╔══
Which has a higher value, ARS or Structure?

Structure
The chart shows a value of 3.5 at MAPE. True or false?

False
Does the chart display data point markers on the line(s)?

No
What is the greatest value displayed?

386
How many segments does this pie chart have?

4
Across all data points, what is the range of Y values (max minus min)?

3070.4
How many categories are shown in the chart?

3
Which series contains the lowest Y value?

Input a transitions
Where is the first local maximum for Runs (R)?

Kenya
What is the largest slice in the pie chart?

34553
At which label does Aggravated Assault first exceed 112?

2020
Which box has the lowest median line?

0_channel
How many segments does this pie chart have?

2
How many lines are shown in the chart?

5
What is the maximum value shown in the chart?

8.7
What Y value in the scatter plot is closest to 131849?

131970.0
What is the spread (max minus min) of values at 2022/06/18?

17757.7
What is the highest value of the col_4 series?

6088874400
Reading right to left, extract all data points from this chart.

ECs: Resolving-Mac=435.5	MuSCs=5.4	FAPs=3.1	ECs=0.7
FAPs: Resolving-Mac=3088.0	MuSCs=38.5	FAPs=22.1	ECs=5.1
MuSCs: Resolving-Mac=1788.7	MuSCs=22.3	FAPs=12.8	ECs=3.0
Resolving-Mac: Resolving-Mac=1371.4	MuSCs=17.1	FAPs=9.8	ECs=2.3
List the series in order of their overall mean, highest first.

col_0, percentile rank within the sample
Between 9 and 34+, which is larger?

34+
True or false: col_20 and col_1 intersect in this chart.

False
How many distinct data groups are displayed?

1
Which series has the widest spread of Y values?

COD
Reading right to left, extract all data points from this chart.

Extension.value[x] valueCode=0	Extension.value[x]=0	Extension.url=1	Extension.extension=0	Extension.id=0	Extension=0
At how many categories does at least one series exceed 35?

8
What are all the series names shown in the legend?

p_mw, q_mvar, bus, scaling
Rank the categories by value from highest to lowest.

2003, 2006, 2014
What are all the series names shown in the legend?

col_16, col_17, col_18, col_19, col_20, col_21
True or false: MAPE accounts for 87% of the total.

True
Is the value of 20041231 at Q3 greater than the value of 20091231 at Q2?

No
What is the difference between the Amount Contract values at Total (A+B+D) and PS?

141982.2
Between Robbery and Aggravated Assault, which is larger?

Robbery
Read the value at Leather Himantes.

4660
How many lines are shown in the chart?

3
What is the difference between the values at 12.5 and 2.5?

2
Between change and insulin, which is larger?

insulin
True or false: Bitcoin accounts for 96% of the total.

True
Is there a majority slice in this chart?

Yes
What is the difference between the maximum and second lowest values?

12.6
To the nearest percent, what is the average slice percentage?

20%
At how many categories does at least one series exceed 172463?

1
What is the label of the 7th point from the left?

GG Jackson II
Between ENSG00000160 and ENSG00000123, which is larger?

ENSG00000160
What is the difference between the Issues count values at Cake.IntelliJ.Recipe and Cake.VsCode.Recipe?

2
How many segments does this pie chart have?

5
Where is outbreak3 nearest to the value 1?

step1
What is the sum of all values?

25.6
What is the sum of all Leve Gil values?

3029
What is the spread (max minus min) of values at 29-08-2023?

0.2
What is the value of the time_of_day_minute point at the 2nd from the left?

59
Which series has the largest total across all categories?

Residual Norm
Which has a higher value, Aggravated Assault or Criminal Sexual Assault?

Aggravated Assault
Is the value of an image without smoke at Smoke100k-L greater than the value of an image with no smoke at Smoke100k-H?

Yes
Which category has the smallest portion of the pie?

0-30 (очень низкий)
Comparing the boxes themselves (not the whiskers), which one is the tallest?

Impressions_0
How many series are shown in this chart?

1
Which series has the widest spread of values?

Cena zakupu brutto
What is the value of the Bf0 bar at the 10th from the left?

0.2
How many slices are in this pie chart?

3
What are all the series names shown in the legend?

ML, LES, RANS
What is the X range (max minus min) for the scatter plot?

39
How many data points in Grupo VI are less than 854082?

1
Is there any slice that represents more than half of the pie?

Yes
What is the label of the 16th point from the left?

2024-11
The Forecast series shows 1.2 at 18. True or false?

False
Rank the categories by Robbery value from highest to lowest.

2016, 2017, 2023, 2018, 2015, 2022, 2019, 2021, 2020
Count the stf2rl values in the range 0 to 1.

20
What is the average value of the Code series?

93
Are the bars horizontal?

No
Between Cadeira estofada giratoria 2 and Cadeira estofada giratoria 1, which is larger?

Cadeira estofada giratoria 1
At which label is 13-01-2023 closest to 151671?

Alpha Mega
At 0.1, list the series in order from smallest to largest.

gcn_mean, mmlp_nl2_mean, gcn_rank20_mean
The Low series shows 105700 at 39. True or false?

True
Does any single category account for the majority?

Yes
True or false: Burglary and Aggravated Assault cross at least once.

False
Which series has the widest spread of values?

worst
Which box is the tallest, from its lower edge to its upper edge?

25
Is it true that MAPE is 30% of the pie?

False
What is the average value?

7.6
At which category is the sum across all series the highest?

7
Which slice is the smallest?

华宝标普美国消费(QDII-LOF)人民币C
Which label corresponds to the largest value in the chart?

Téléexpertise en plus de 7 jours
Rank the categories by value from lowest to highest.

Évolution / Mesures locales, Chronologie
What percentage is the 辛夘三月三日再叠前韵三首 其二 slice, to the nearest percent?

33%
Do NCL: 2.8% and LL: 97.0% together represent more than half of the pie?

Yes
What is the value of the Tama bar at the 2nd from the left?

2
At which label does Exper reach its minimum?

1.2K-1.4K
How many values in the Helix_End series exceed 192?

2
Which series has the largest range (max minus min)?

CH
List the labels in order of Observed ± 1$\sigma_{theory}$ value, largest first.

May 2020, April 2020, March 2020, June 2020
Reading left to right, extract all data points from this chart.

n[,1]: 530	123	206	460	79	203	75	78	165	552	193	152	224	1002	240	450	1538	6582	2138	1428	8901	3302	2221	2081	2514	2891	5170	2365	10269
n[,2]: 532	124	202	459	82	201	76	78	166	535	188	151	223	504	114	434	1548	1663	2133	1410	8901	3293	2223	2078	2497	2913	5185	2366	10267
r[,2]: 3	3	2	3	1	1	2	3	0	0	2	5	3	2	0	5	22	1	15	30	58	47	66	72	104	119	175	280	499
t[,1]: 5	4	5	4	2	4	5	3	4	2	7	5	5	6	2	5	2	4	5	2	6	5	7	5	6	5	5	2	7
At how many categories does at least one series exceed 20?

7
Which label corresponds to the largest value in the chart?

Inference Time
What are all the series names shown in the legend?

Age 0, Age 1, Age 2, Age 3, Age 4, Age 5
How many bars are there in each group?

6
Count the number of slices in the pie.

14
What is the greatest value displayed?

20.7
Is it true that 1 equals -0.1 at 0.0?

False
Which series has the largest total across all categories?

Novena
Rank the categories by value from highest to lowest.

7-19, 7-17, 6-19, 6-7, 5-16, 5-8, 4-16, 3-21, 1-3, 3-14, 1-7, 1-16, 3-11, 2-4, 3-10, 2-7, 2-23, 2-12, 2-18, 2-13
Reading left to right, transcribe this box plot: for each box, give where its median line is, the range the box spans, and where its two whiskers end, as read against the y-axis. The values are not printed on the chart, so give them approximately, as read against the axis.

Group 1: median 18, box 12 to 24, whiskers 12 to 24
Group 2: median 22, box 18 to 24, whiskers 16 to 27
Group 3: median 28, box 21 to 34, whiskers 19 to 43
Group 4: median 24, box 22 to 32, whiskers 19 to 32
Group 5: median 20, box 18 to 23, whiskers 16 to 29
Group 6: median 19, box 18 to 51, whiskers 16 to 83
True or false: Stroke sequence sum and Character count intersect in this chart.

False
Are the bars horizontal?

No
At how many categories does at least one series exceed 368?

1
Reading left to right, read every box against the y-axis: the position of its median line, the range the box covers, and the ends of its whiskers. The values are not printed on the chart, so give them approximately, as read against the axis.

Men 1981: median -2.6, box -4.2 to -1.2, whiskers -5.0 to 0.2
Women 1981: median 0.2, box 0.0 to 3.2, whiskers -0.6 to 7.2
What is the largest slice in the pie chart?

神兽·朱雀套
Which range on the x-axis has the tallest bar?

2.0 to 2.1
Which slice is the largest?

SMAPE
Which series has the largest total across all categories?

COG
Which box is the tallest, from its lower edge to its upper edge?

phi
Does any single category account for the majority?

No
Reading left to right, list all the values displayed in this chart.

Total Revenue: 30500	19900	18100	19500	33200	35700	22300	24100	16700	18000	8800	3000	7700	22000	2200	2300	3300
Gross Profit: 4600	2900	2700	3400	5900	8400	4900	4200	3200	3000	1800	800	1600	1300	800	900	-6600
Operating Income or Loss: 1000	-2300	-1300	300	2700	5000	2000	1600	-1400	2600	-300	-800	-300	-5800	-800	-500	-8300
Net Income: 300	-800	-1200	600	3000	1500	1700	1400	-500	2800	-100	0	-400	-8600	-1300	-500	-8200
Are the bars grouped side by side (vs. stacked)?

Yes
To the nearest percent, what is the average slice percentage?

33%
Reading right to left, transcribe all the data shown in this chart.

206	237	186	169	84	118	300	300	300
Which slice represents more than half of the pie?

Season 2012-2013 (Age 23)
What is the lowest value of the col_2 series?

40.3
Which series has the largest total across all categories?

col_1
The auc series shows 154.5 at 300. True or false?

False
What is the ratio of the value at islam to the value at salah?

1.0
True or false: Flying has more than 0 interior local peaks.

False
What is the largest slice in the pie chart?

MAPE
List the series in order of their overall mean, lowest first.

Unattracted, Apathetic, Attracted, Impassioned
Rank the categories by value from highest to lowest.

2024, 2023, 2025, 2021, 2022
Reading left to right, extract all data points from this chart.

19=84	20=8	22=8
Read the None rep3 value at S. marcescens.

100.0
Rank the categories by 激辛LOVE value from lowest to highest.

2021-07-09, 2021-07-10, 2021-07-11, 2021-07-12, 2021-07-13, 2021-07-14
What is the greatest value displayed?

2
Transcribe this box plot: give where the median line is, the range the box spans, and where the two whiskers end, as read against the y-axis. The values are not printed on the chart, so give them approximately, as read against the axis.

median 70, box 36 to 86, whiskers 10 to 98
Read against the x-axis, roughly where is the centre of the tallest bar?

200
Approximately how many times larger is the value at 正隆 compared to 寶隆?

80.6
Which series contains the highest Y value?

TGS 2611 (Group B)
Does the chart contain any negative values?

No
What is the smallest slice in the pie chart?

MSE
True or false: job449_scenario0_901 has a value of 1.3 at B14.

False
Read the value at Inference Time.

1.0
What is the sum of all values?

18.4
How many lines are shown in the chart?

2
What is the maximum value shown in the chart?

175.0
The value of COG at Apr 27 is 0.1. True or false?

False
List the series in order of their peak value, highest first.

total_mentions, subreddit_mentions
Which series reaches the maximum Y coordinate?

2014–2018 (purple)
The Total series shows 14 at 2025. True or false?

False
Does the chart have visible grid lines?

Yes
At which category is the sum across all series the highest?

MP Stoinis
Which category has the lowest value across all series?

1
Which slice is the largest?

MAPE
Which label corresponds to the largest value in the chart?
╚══
Instruction → Locate every line in the data above that contains the word "giratoria", and copy each of those lines out in full.

Answer to the problem →
Between Cadeira estofada giratoria 2 and Cadeira estofada giratoria 1, which is larger?
Cadeira estofada giratoria 1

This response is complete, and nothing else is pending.